EmiratesGBC was formed in 2006, with the goal of advancing green building principles for protecting the environment and ensuring sustainability in the UAE. Majd Fayyad, technical manager, Emirates Green Building Council, told the audience at the MEP UAE Conference about the new building regulations in the region, which are the Estidama Pearl Rating system applied in Abu Dhabi; the Dubai Green Building Regulations and Specifications (DGBRS); Al Sa’fat green building rating system that was introduced in 2016; and Ras Al Khaimah recently introduced its green building regulations Barjeel
He said that the existing building programs in the UAE included Dubai Demand Side Management Program 2030 (retrofit program) and Abu Dhabi Tarsheed Program (reduce consumption of energy and water by 20% by 2030).
Fayyad added: “Dubai government is developing an Energy Performance Label to evaluate the energy performance of existing buildings.”
EmiratesGBC launched the BEA Energy and Water Benchmarking Report to support the labelling scheme, evaluate the performance of hotels, schools and malls, and support the retrofit market.

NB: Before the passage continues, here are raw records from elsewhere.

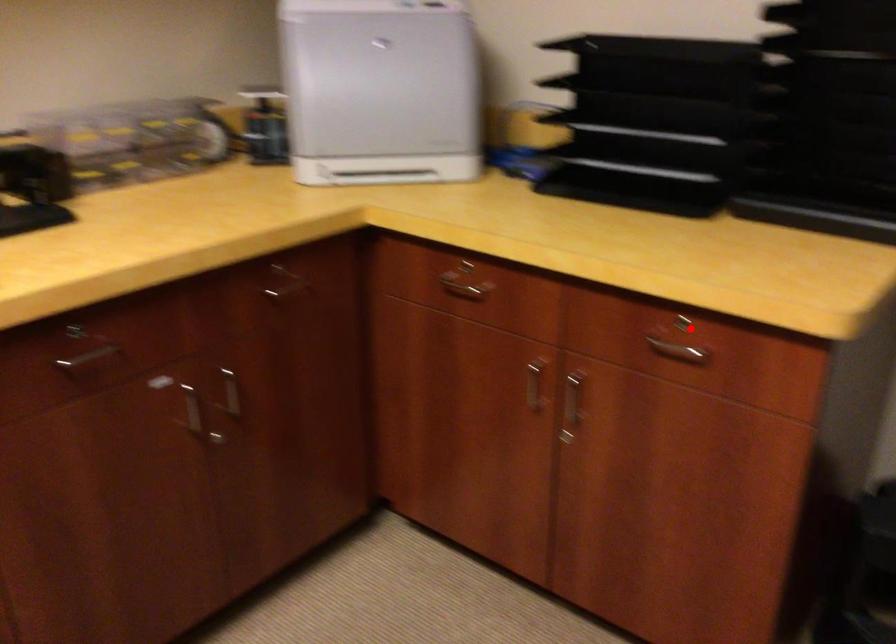
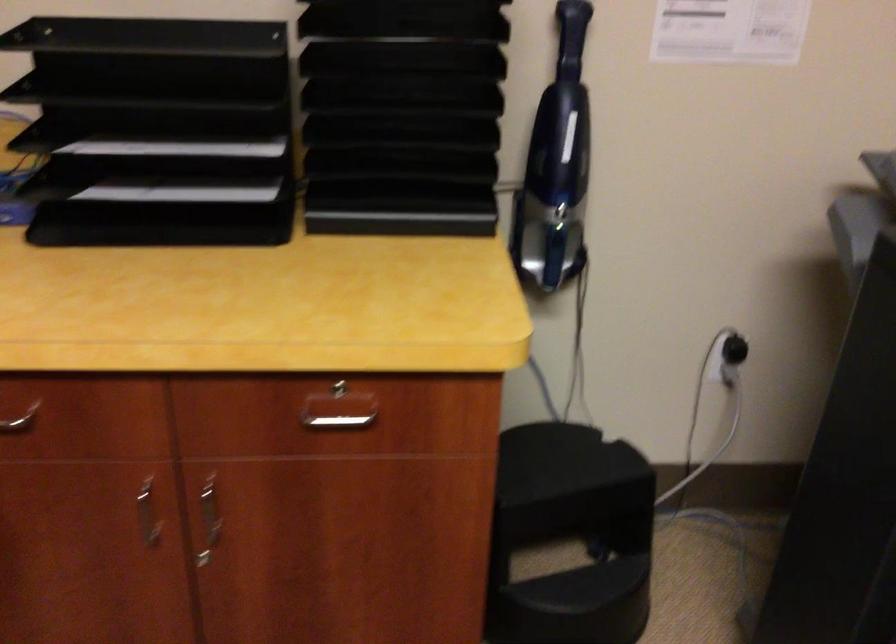
Where in the second image is the point corresponding to the highlighted location from the first image?

(342, 391)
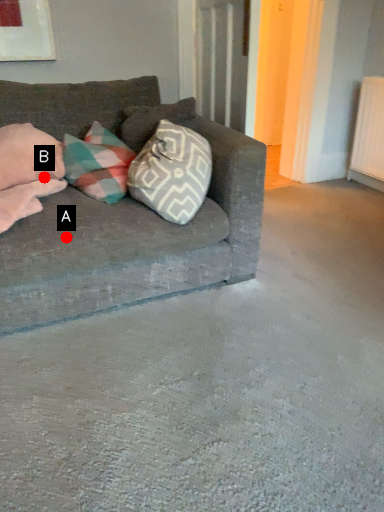
Question: Two points are circled on the image, labeled by A and B beside each circle. Which of the following is the closest to the observer?

Choices:
 (A) A is closer
 (B) B is closer

Answer: (A)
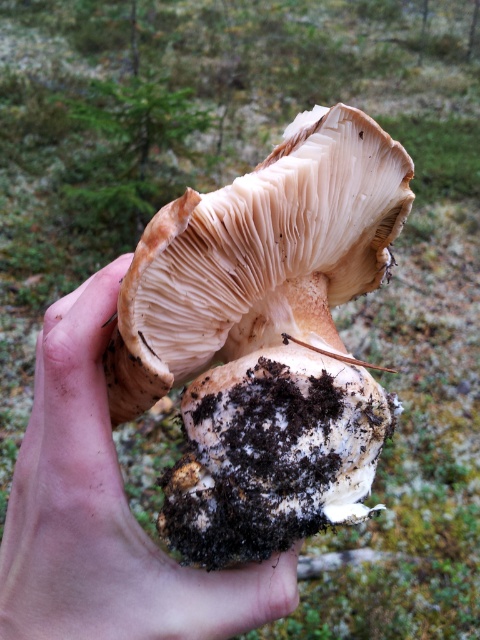
Question: Does brown fibrous mushroom at center have a greater width compared to smooth beige mushroom at center?

Choices:
 (A) no
 (B) yes

Answer: (B)

Question: Which point is farther to the camera?

Choices:
 (A) (11, 580)
 (B) (128, 362)

Answer: (B)

Question: Is brown fibrous mushroom at center positioned before smooth beige mushroom at center?

Choices:
 (A) no
 (B) yes

Answer: (B)

Question: Does brown fibrous mushroom at center appear on the left side of smooth beige mushroom at center?

Choices:
 (A) yes
 (B) no

Answer: (B)

Question: Which point is closer to the camera taking this photo?

Choices:
 (A) (350, 218)
 (B) (98, 358)

Answer: (B)

Question: Which of the following is the closest to the observer?

Choices:
 (A) smooth beige mushroom at center
 (B) brown fibrous mushroom at center

Answer: (B)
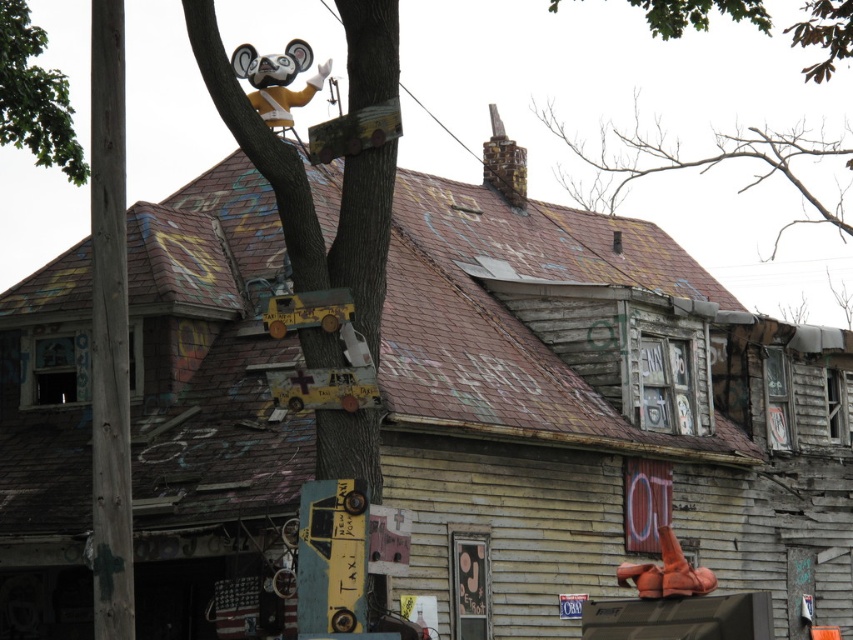
You are standing in front of the dilapidated building and notice the wooden tree trunk at upper center. Can you determine its position relative to the building?

The wooden tree trunk at upper center is located at point (308, 189), which places it in front of the building, partially obscuring the roofline.

You are a drone operator trying to navigate between two points in the image. The first point is point [370,230] and the second is point [786,132]. Since you need to avoid the tree trunk blocking the path, which point should you start your flight from to ensure a clear path towards the other point?

You should start from point [370,230] because it is in front of point [786,132]. Since the tree trunk is blocking the path, starting from the point in front allows you to navigate around the obstruction more easily.

You are a bird looking for a place to perch. You see a brown bark tree at upper center and a green leafy tree at upper center. Which tree is closer to the building depicted in the scene?

The brown bark tree at upper center and green leafy tree at upper center are 15.54 meters apart from each other, so it is unclear which one is closer to the building without additional information about their positions relative to the building.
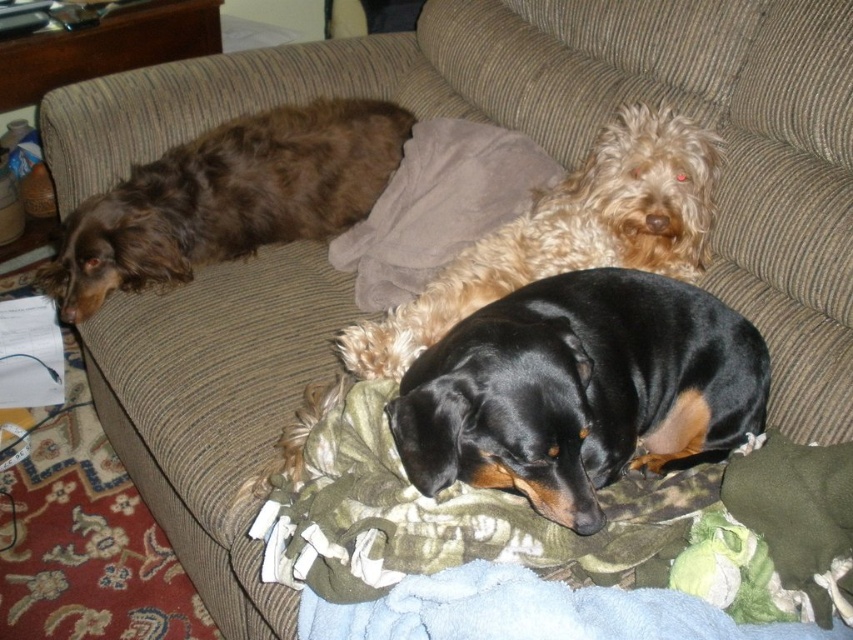
Can you confirm if camouflage fabric blanket at lower center is shorter than brown shaggy dog at left?

Yes, camouflage fabric blanket at lower center is shorter than brown shaggy dog at left.

Is camouflage fabric blanket at lower center further to the viewer compared to brown shaggy dog at left?

No.

Who is more distant from viewer, (564, 547) or (254, 154)?

The point (254, 154) is more distant.

The width and height of the screenshot is (853, 640). I want to click on camouflage fabric blanket at lower center, so click(556, 524).

Does camouflage fabric blanket at lower center have a smaller size compared to shiny black coat at center?

Correct, camouflage fabric blanket at lower center occupies less space than shiny black coat at center.

Is camouflage fabric blanket at lower center taller than shiny black coat at center?

Incorrect, camouflage fabric blanket at lower center's height is not larger of shiny black coat at center's.

Does point (328, 573) come closer to viewer compared to point (619, 253)?

Yes, point (328, 573) is closer to viewer.

The height and width of the screenshot is (640, 853). In order to click on camouflage fabric blanket at lower center in this screenshot , I will do `click(556, 524)`.

Consider the image. Is black smooth dachshund at center bigger than shiny black coat at center?

Incorrect, black smooth dachshund at center is not larger than shiny black coat at center.

You are a GUI agent. You are given a task and a screenshot of the screen. Output one action in this format:
    pyautogui.click(x=<x>, y=<y>)
    Task: Click on the black smooth dachshund at center
    
    Given the screenshot: What is the action you would take?
    pyautogui.click(x=579, y=390)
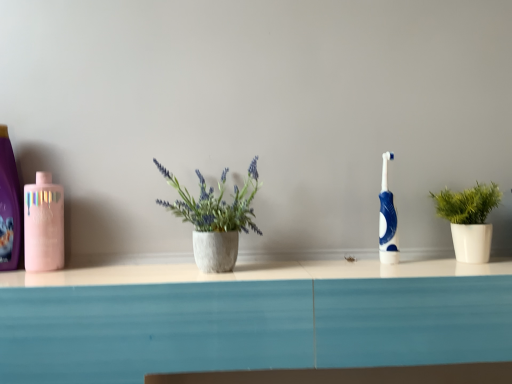
You are a GUI agent. You are given a task and a screenshot of the screen. Output one action in this format:
    pyautogui.click(x=<x>, y=<y>)
    Task: Click on the matte pink bottle at left
    The width and height of the screenshot is (512, 384).
    Given the screenshot: What is the action you would take?
    pyautogui.click(x=9, y=206)

What do you see at coordinates (42, 224) in the screenshot?
I see `pink glossy mouthwash at left` at bounding box center [42, 224].

I want to click on white matte plant pot at right, so click(469, 219).

Between pink glossy mouthwash at left and blue glossy toothbrush at center-right, which one has less height?

With less height is pink glossy mouthwash at left.

Which of these two, pink glossy mouthwash at left or blue glossy toothbrush at center-right, is smaller?

blue glossy toothbrush at center-right.

Is pink glossy mouthwash at left oriented away from blue glossy toothbrush at center-right?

He went on to explain the definition of net-zero buildings. He said: “Historically, a Zero Energy Building (ZEB) has been interpreted as an off-grid building with an autonomous energy supply. Renewable energy and distributed generation systems were considered to supply and operate these buildings. In some cases, and in order to overcome the seasonal mismatch between demand and supply, these renewable energy systems were oversized. This raised concerns with regards to the loss of generated energy, environmental impacts of the storage systems and other sustainability issues.”
To address these matters, the concept of ZEB was reviewed to consider reducing the energy demand, installing energy efficient equipment, and relying on the public grid as a sink and/or source of energy.
Fayyad said: “Renewable energy also plays a critical role in Nearly Zero Energy Buildings, Net Zero Energy Buildings and Net Plus Energy Buildings. It has been widely adopted as a primary energy source in these buildings to balance the energy use after demand and energy reduction. The difference between the energy consumption and energy generation reflects the ZEB target.”
In the UAE, particularly, a Nearly Zero Energy Building (nZEB) in the UAE can be defined as a highly energy efficient building with a site EUI less than 90 kWh/m2/year and covers a significant portion of its annual energy use by renewable energy sources produced on-site or off-site.
To support the net zero movement, World GBC launched a project in 2017 called Advancing Net Zero (ANZ), which aims to promote and support the acceleration of net zero carbon buildings to all new buildings operating at net zero carbon by 2030 and all existing buildings by 2050.
GBCs committed to the ANZ have developed different pathways to support this movement - developing net zero certification schemes, engagement with corporate members and government, and developing industry capacity through training and education activities.
As part of the same project, WGBC launched the Net Zero Carbon Buildings Commitment, which challenges companies, cities, states and regions to reach Net Zero operating emissions in their portfolios by 2030, and to advocate for all buildings to be Net Zero in operation by 2050.
Fayyad said: “We have 22 cities and 18 businesses that are committed to this including one UAE-based leading developer Majid Al Futtaim.
“I encourage you all to check this initiative and join the commitment to demonstrate the leadership of the MEP industry in mitigating climate change.”